Gli vennero fatti molti onori e venne condotto in molti luoghi: il Laboratorio di Ricerca sulle Onde Luminose, gli Archivi Nazionali, i Laboratori di Tecnologie Nucleari, la Libreria Nazionale di Nio, l’Acceleratore di Meafed, la Fondazione per le Ricerche Spaziali di Nio. Anche se tutto ciò che vedeva su Urras gli destava il desiderio di vedere ancora, alcune settimane di vita da turista erano sufficienti: ogni cosa era così affascinante, stupefacente, meravigliosa, da divenire, alla fine, quasi oppressiva. Shevek desiderava potersi sistemare all’Università per lavorare e ripensare a ciò che aveva visto. Ma come ultima cosa chiese di vedere la Fondazione per le Ricerche Spaziali. Pae sembrò molto compiaciuto quando gli rivolse la richiesta.

Molto di ciò che aveva visto negli ultimi tempi gli aveva ispirato un reverente timore poiché era così vecchio: vecchio di secoli, perfino di millenni. La Fondazione, invece, era nuovissima: costruita negli ultimi dieci anni, nello stile elegante, sovrabbondante del momento. Un’architettura spettacolare, in cui erano usate grandi macchie di colore e le altezze e le distanze erano esagerate. I laboratori erano chiari e spaziosi, le fabbriche e le officine che li servivano erano ospitate dietro splendidi porticati con archi e colonne in stile neo-setano. Le rimesse delle navi erano immense cupole multicolori, traslucide e fantastiche. Gli uomini che lavoravano nel loro interno, per contrasto, erano invece assai tranquilli e posati. Sottrassero Shevek alle attenzioni delle sue scorte abituali e gli mostrarono l’intera Fondazione, compreso ogni stadio del sistema sperimentale di propulsione interstellare su cui stavano lavorando, dai calcolatori elettronici e dai tavoli da disegno, fino a una nave per metà completa, che appariva enorme, surreale sotto le luci arancione, viola, gialle, all’interno della vasta cupola geodetica.

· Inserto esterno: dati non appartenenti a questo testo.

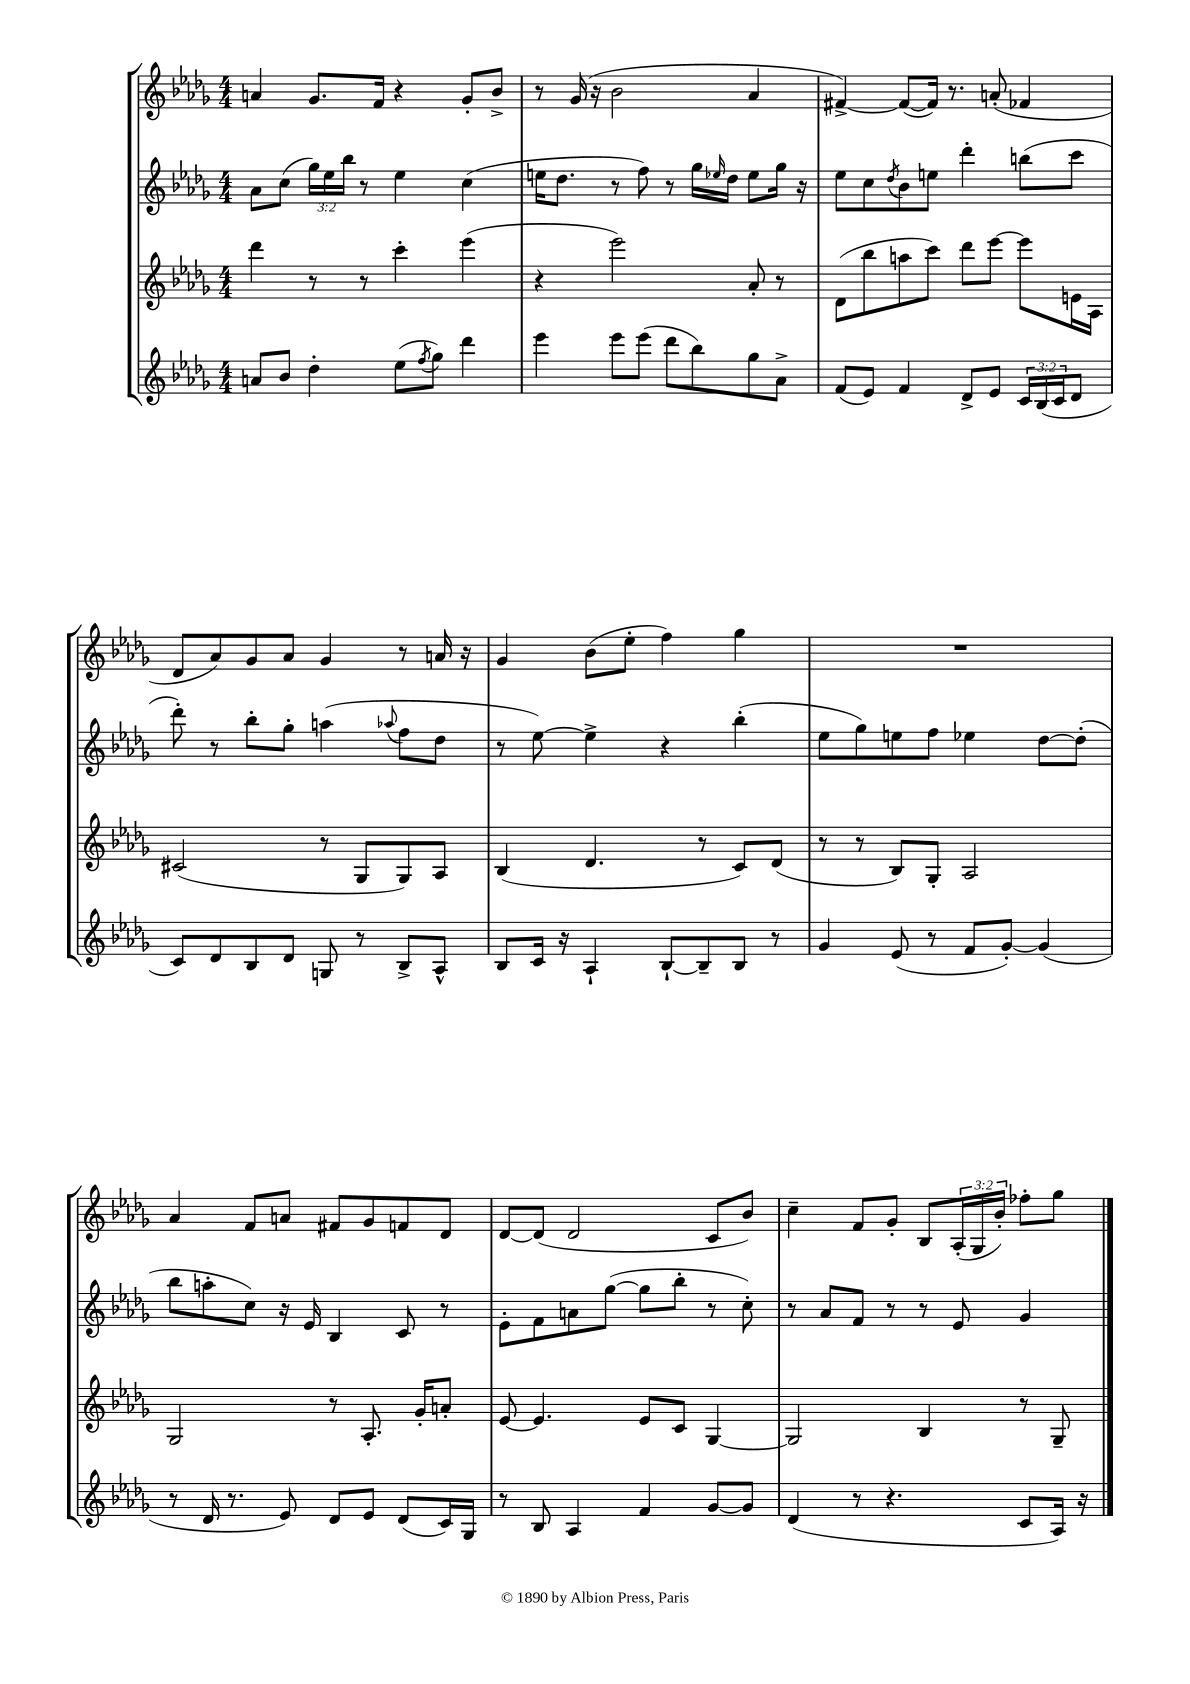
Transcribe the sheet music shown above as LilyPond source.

— Avete così tanto — disse Shevek all’ingegnere che lo accompagnava, un uomo chiamato Oegeo. — Avete così tanto con cui lavorare; e lavorate così bene. È tutto magnifico: la coordinazione, la cooperazione, la grandezza dell’impresa.

— Non potete fare niente su una scala come questa, eh, al suo paese? — disse l’ingegnere, sorridendo.